I have never (and would never) told that to my DD. HOWEVER ...

From the day we separated, DD was made aware of the pecking order. She learned quickly that questions relating to her health, education or appearance should only be directed at her BPs (her father never managed to learn). There isn't a mom at BF's house, there isn't a dad at my house.

So for example, if DD gets a headache at BF's house and BF isn't around, she'll call me and ask whether she is allowed to take a pill, and vice versa. She wouldn't ever think of approaching SM or DF for one, or for permission to dip-dye her hair, or anything similar.
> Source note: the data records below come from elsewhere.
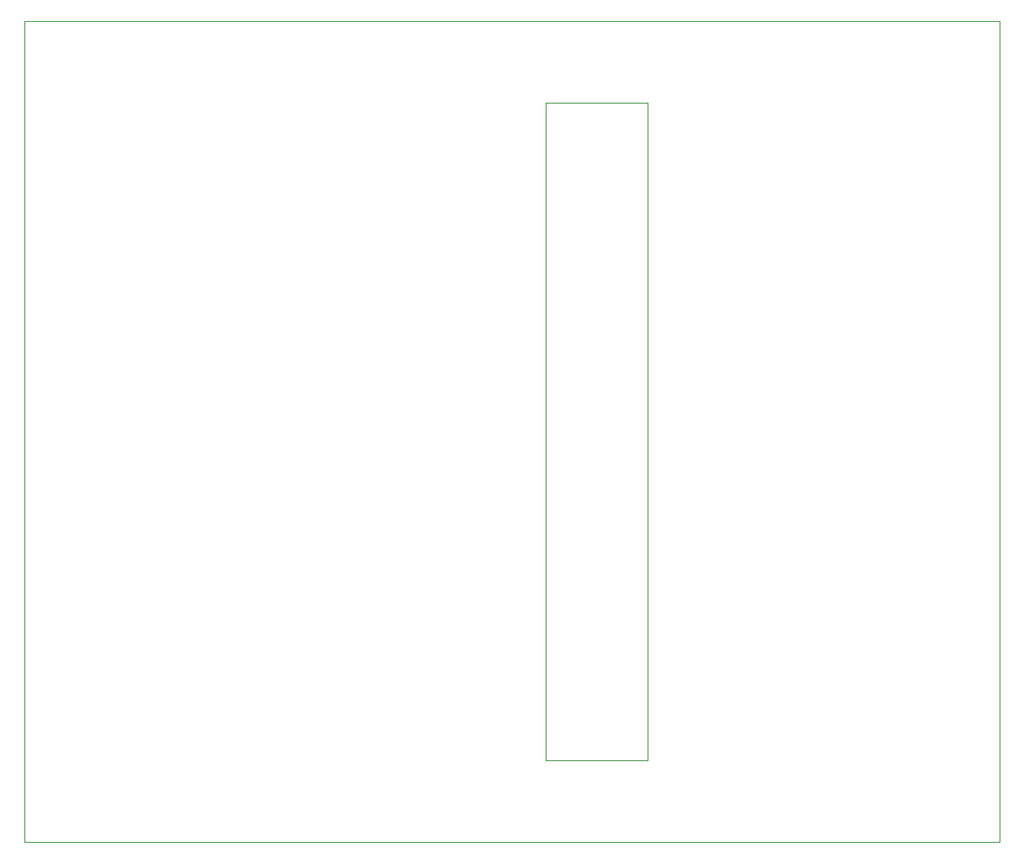
<source format=gbr>
G04 #@! TF.GenerationSoftware,KiCad,Pcbnew,(5.1.2)-2*
G04 #@! TF.CreationDate,2021-04-07T22:22:05-04:00*
G04 #@! TF.ProjectId,Magnetometer_A,4d61676e-6574-46f6-9d65-7465725f412e,rev?*
G04 #@! TF.SameCoordinates,Original*
G04 #@! TF.FileFunction,Profile,NP*
%FSLAX46Y46*%
G04 Gerber Fmt 4.6, Leading zero omitted, Abs format (unit mm)*
G04 Created by KiCad (PCBNEW (5.1.2)-2) date 2021-04-07 22:22:05*
%MOMM*%
%LPD*%
G04 APERTURE LIST*
%ADD10C,0.050000*%
G04 APERTURE END LIST*
D10*
X137060000Y-115910000D02*
X39060000Y-115910000D01*
X137060000Y-33310000D02*
X137060000Y-115910000D01*
X137060000Y-33310000D02*
X39060000Y-33310000D01*
X39060000Y-115910000D02*
X39060000Y-33310000D01*
X101660000Y-41510000D02*
X101660000Y-107710000D01*
X91460000Y-41510000D02*
X101660000Y-41510000D01*
X91460000Y-107710000D02*
X91460000Y-41510000D01*
X101660000Y-107710000D02*
X91460000Y-107710000D01*
M02*

</source>
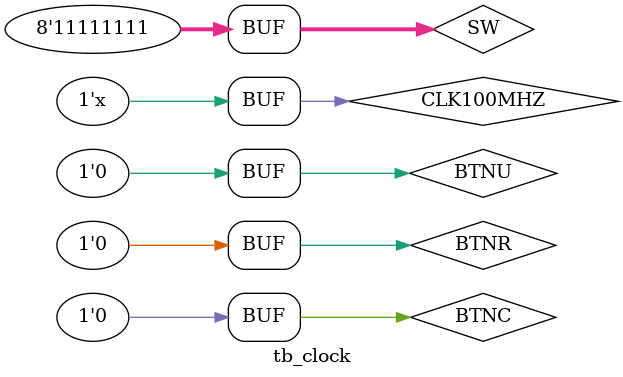
<source format=v>
module tb_clock;
    reg   CLK100MHZ;
    reg   BTNU;       //Up -- increment hours
    reg   BTNR;       //Right -- increment minutes
    reg   BTNC;        //Center -- reset button
    reg   [7:0]SW;
    
    wire [5:0]    LED;
    wire [3:0]    SegmentDrivers;
    wire [7:0]    SevenSegment; 

    
    // Instantiate the Device Under Test
    Clock myClock(
        .CLK100MHZ(CLK100MHZ), 
        .BTNU(BTNU), 
        .BTNR(BTNR), 
        .BTNC(BTNC), 
        .SW(SW),
        .LED(LED), 
        .SegmentDrivers(SegmentDrivers), 
        .SevenSegment(SevenSegment)
    );
    
    // Method for testing the clock
    initial begin
        CLK100MHZ = 0;
        BTNU = 0;
        BTNR = 0;
        BTNC = 1;
        SW = 8'hFF;
     end  
     
    always begin
	   #5 BTNC <= 0;
	end
     
     always begin
        #5 CLK100MHZ <= ~CLK100MHZ;
     end
endmodule
</source>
Really? She can't ask SM for an Advil? Who gets it for her if there's no other adult around? Does she help herself and you hope she gets the dosage right? What about a bandaid if she cuts herself? Can SM get one of those for her or does she have to call you first? I think these pidly things are what send the message that SM is an incompetent idiot and can't be trusted to do right by the SK. They are the types of things that set SM up for being disrespected by SKs.

chanizen
by Platinum Member on Sep. 22, 2012 at 1:56 PM
1 mom liked this
It depends. If the step parent is overstepping, then yes, it may be very healthy for the child to know that the step parent is not allowed to make certain decisions.

For example, if a sm told my dd she shouldn't play soccer because she is a girl, I would tell her not to listen to that sm. if a sm was making my child feel badly or trying to reshape her personality, I would tell dd not to listen. My kid does not need to feel bad about who she is.

However, a bm telling a sm not to listen to normal things any caregiver would say .... Like "please,shut the door" or "put your plate in the sink". Well, that is silly.